*Extract*
────────────────────

If the proposal is adopted, travelers will be issued with “immunity passports” proving they are free of Covid-19.
While international leisure travel to and from South Korea may not resume in the next few months, the country is looking at how it can reopen its borders to several neighbors. According to a report in the Maeil Business Newspaper, the Ministry of Culture, Sports, and Tourism has responded “positively” to a proposal to create “travel bubbles” with Taiwan, Thailand, and Vietnam. Representatives of the tourism industry drafted the plan and presented it to the government at a recent meeting, suggesting special bilateral arrangements that would give travelers “immunity passports” to bypass the 14-day quarantine requirements at either end. Tourism officials said the scheme needed further discussions with the South Korean foreign and health ministries for it to move forward.
Multiple industry sources told Maeil Business Newspaper journalists that Taiwan was the leading candidate of the three countries being considered. The South Korean and Taiwanese travel agent associations are planning to hold an annual bilateral travel exchange meeting at the end of August in Taiwan’s Hsinchu city, while travel bubbles will be included on the agenda of the Korean government’s Sixth National Tourism Policy Meeting scheduled later this year.

────────────────────

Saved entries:
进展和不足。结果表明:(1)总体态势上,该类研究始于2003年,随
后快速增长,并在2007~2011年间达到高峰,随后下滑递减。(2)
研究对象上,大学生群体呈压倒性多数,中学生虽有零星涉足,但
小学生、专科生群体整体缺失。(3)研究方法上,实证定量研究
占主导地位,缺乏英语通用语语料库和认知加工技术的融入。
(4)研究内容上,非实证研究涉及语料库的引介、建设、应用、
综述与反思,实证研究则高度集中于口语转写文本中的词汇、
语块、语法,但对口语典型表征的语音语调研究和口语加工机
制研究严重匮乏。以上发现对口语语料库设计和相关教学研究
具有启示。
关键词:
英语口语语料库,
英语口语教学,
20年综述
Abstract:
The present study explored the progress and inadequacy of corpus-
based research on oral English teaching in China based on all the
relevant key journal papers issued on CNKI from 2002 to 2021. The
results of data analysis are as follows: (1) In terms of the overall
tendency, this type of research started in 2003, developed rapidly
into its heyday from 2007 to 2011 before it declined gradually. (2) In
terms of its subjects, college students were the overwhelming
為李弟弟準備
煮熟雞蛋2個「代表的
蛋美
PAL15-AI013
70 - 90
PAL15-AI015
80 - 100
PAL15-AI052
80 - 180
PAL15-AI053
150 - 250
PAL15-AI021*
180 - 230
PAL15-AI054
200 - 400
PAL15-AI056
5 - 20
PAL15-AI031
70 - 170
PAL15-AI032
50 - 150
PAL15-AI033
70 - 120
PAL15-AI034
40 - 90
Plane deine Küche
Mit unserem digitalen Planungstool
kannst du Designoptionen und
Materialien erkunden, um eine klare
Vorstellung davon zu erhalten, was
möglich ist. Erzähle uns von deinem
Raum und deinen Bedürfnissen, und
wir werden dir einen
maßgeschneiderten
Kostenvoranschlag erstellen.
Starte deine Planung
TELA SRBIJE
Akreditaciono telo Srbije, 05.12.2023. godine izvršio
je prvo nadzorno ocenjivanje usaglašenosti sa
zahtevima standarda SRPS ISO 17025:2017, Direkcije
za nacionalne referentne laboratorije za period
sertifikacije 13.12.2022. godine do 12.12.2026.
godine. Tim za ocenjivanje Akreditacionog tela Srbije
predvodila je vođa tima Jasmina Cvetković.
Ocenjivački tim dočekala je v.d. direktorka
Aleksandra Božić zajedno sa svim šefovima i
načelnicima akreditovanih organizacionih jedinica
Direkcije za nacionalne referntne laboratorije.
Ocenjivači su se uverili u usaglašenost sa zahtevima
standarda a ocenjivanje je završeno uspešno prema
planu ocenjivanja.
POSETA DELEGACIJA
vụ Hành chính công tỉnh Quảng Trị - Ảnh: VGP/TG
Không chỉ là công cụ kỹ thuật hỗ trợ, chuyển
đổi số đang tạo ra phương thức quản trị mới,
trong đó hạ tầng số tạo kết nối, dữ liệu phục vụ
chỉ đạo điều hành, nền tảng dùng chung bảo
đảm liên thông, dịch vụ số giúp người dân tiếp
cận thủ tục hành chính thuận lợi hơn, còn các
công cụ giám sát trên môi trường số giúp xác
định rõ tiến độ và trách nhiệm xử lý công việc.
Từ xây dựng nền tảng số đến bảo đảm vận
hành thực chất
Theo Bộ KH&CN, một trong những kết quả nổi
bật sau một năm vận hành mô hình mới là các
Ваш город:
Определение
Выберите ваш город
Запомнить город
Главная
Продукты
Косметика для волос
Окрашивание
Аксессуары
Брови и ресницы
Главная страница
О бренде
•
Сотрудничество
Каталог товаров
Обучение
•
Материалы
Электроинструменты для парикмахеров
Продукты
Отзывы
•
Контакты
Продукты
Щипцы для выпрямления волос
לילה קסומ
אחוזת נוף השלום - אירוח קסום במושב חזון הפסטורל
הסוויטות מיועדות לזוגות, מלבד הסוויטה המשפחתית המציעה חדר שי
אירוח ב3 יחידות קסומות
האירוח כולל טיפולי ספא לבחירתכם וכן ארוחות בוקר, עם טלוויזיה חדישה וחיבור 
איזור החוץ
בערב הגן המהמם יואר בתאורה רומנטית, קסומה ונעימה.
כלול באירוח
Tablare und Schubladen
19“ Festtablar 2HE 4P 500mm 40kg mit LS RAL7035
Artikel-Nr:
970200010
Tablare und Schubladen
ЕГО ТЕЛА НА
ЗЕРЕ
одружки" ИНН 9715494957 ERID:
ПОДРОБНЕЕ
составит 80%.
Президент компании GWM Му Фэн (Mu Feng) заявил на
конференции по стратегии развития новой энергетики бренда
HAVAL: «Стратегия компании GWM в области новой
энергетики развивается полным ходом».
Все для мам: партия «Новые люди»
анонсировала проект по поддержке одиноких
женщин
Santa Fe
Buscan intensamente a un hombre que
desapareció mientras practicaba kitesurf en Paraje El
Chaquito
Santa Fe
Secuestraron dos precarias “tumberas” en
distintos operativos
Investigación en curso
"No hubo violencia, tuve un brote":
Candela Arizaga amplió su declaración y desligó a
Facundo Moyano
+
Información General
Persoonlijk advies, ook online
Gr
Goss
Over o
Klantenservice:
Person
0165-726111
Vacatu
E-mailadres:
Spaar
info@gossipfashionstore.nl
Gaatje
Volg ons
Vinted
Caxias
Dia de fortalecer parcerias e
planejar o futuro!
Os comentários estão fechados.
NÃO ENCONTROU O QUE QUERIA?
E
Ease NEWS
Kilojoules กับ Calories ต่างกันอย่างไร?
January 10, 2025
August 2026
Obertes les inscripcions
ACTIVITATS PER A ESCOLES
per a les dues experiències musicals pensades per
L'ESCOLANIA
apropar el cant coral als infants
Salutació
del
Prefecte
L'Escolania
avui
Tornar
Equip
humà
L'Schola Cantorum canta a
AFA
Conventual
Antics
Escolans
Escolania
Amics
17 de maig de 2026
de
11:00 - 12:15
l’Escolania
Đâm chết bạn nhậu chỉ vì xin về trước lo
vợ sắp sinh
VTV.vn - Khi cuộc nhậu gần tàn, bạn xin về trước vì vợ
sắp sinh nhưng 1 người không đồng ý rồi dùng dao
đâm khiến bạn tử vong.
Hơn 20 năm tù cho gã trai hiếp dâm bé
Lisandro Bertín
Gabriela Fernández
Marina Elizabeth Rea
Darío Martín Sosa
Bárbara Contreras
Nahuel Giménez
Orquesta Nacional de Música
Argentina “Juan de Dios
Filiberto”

────────────────────

*Required work*
1 - Which countries does the travel bubble article name as being considered for travel bubbles with South Korea?
2 - Answer these questions about the travel bubble article:
(a) How many days of quarantine would the "immunity passports" let travelers bypass?
(b) Who drafted the travel bubble plan presented to the government?
(c) In which city will the South Korean and Taiwanese travel agent associations hold their meeting at the end of August?
3 - Continue the article on South Korea's proposed travel bubbles from where it stops.

*Answers given*
1 - Taiwan, Thailand, and Vietnam.

2 -
(a) 14 days.
(b) Representatives of the tourism industry.
(c) Hsinchu.

3 -
South Korea isn’t the only East or Southeast Asian nation exploring the idea of opening travel bubbles with low-risk areas elsewhere in the Asia-Pacific region. Japan said it was starting talks with 10 more countries including Malaysia and Singapore to progressively lift travel bans in the near future. Thailand’s government mulled a multi-phase reopening plan that would let in limited numbers of leisure travelers from China, Japan, and South Korea as soon as August, but that scheme is now on hold following a resurgence of coronavirus cases in all three nations.